Since Macron’s last visit, Prime Minister Hassan Diab’s flailing government resigned and a new Prime Minister, Mustapha Adib, has been appointed by the country’s establishment under direct French pressure.
France aimed to ensure that whoever is selected has wide political buy-in, unlike Diab.
Macron admitted that Adib was not a “messiah” and contended that Adib knew that he was backed by “political forces that have lost the confidence of the public”.
Nevertheless, he said Adib was able to form a capable government and to implement the needed reforms. And Macron said he had heard encouraging words from political leaders.
He split Tuesday between ceremonial gestures – a visit to the destroyed Beirut port and planting a cedar tree, the country’s national emblem – and tete-a-tete meetings with politicians, whom he summoned to the ambassador’s residence.
Macron told reporters that they had pledged to form a government within 15 days – unprecedented in Lebanon’s recent history, where government formation usually take many months.
The government would then have to implement reforms to the crippled electricity sector and the insolvent financial sector within three months, and hold early parliamentary polls within a year.

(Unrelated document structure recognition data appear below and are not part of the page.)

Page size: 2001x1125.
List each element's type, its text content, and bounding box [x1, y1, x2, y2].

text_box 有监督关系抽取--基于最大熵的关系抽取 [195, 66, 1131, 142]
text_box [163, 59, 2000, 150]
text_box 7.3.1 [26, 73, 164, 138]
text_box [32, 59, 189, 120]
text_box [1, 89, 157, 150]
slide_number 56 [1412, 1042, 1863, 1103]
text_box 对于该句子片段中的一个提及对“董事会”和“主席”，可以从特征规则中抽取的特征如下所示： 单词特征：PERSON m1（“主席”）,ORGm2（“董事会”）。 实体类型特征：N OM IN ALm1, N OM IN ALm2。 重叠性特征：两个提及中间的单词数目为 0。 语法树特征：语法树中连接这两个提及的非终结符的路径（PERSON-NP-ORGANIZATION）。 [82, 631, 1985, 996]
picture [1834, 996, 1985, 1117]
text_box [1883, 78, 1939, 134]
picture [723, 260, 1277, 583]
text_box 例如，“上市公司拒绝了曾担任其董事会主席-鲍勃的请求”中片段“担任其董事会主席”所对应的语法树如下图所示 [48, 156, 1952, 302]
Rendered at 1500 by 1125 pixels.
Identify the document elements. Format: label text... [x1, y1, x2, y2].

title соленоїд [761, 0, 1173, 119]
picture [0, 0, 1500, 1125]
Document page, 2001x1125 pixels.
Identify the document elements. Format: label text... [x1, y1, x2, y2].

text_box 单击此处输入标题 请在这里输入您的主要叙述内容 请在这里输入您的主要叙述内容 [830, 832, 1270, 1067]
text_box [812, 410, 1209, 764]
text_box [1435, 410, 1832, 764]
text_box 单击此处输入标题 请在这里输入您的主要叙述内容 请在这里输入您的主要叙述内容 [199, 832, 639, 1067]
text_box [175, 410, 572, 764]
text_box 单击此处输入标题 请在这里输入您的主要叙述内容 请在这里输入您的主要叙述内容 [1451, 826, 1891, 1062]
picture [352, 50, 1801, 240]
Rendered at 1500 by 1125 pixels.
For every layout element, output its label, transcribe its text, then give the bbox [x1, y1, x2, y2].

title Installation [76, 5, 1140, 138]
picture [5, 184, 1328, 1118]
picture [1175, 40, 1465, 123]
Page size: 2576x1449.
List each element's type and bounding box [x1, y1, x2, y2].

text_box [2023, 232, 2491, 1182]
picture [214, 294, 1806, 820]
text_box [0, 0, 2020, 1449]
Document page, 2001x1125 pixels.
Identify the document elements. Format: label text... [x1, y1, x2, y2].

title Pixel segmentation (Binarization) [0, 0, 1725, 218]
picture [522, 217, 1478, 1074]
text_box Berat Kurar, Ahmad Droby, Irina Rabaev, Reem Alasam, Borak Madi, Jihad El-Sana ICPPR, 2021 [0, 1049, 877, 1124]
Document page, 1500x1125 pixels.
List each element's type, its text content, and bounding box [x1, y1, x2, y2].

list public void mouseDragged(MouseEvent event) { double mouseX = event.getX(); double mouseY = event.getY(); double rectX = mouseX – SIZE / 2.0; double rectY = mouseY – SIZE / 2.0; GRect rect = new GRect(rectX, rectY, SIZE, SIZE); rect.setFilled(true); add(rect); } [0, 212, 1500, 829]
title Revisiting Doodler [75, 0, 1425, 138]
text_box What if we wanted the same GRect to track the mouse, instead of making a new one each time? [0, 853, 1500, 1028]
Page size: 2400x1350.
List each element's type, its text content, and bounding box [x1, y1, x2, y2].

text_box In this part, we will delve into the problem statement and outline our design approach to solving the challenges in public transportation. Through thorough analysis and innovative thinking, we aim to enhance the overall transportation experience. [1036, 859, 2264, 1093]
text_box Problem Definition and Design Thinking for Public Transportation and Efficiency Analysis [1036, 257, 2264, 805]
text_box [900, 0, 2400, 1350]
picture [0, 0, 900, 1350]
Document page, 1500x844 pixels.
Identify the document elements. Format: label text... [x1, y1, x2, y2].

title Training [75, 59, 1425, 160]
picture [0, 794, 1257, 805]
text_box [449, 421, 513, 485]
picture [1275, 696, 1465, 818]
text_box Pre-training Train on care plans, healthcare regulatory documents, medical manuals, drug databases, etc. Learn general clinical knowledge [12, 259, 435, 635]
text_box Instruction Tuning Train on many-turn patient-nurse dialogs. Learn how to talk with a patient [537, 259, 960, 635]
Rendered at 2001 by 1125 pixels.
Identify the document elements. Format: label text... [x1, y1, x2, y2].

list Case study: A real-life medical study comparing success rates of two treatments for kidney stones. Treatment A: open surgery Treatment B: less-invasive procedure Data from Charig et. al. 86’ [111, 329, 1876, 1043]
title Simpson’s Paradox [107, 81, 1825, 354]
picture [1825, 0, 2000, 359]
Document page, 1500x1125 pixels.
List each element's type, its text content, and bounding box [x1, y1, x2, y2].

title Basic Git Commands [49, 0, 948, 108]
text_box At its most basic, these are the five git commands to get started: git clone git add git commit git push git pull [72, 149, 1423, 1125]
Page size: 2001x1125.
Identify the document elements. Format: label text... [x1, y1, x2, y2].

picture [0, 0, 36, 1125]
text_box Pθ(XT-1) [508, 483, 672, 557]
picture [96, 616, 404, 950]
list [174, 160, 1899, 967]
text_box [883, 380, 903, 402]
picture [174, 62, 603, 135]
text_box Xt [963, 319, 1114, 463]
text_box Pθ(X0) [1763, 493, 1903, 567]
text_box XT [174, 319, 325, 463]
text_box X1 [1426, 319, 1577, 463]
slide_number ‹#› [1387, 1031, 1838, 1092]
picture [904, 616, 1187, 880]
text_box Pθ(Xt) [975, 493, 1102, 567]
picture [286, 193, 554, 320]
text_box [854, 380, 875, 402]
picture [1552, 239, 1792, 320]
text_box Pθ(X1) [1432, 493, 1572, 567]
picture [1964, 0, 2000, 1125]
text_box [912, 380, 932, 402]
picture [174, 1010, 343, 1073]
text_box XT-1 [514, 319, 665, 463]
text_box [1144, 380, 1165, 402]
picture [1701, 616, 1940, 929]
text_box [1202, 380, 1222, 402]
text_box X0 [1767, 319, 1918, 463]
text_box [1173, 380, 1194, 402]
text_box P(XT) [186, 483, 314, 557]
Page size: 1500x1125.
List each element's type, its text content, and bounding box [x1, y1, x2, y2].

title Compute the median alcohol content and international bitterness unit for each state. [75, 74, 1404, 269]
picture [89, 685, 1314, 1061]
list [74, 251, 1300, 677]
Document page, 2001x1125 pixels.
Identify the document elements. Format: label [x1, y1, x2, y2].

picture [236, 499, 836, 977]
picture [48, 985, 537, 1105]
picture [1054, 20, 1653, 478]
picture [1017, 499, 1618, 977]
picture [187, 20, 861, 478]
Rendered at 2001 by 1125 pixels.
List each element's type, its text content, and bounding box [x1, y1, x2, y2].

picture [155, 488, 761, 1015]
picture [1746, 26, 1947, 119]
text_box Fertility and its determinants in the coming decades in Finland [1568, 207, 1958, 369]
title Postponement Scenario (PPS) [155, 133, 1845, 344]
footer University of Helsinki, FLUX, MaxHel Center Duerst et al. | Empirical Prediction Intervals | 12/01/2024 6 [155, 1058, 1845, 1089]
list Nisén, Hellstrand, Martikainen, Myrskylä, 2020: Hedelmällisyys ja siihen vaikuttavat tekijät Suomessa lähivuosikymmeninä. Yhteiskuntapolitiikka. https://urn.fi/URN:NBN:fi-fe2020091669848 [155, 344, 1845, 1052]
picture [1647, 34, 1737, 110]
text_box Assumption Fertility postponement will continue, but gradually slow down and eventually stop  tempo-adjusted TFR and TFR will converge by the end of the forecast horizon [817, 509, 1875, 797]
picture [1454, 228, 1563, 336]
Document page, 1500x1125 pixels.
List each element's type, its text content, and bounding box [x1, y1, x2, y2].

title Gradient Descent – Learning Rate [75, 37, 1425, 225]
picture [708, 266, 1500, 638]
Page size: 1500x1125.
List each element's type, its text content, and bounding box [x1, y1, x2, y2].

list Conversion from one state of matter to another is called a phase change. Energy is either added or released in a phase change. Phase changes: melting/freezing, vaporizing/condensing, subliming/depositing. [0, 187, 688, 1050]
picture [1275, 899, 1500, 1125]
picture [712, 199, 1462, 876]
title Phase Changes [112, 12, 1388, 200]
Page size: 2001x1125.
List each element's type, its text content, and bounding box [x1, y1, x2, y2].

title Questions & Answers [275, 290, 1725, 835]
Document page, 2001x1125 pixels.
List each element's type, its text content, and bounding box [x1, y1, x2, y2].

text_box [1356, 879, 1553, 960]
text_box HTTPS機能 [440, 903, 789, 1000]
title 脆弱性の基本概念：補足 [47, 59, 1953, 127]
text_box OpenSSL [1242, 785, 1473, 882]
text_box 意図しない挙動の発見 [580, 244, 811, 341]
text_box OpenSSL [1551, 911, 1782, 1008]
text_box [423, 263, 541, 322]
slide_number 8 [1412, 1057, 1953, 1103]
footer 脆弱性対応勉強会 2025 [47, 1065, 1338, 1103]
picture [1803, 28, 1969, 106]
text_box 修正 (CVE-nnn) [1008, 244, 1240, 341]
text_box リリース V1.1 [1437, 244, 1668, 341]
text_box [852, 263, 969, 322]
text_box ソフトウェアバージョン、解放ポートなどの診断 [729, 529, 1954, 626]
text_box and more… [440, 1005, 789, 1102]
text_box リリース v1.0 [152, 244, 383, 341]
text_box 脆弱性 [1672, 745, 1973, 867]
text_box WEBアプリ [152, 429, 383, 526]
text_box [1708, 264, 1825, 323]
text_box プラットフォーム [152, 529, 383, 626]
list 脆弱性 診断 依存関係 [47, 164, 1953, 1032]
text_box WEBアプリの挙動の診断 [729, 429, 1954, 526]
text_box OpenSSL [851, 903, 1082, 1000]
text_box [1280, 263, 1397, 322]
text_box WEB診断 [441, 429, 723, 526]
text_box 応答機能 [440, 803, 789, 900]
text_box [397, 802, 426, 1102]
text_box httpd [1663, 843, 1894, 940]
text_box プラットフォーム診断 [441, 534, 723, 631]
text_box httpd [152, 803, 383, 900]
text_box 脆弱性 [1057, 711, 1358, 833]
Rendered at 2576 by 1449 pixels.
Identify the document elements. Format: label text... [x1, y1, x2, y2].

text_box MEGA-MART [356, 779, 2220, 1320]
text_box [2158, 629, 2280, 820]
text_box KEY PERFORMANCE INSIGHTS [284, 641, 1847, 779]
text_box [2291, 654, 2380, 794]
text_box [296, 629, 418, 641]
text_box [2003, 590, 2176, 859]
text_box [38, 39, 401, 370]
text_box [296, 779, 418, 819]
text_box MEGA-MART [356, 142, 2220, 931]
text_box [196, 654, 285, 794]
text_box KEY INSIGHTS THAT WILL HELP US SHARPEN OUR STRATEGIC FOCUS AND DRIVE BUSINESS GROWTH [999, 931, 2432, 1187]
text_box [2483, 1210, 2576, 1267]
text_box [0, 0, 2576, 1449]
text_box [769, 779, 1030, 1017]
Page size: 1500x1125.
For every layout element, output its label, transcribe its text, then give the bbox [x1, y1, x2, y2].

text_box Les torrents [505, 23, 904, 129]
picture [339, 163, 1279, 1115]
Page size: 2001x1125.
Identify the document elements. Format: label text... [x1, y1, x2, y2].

Macron promised to return by December to follow up on the reform process.
If reforms are not implemented, Macron said he would inform the international community that no aid could flow and he would talk openly about those in Lebanon who were blocking change.
“We will not give Lebanon a carte blanche, or a blank check,” he said.
He also said he did not rule out sanctions against political leaders, but said that France would first have to prove crimes such as corruption or terrorism had been committed.
A western diplomat told Al Jazeera that Macron was keeping the option of sanctions open as “a stick he can wave” at politicians.
This includes the threat of sanctions against President Michel Aoun’s son-in-law, Gebran Bassil, who heads the country’s largest party in terms of its share of seats in parliament.
However, the source said that there were no sanctions currently being prepared, as the international community waits for the Lebanese response to Macron’s initiative.
All political leaders have so far expressed their openness to the French initiative, including Hezbollah and Aoun. Several leaders have also called for Lebanon to finally make the move to being a secular state – a shift mandated by its constitution – though they have also said this in the past.
Currently, all seats in parliament are allocated by sect, and top state positions are meted out along religious lines.
Macron was repeatedly asked to justify his decision to give Hezbollah a seat at the table by meeting with a top Hezbollah official.
The Iran-backed armed group and political party is blacklisted as a terrorist group by western nations including the United States, the United Kingdom and Germany, but France maintains relations with its so-called “political wing”.
Macron said Hezbollah was a major constituent of the Lebanese population, with representation in parliament, and it would be foolish to exclude the group from the reform process.
He said that the next round of reform talks with Lebanon would broach the thorny issue of the group’s arsenal, which rivals that of the Lebanese army.
“Will we get to results directly? I don’t know,” said Macron. “But it shouldn’t be a taboo.”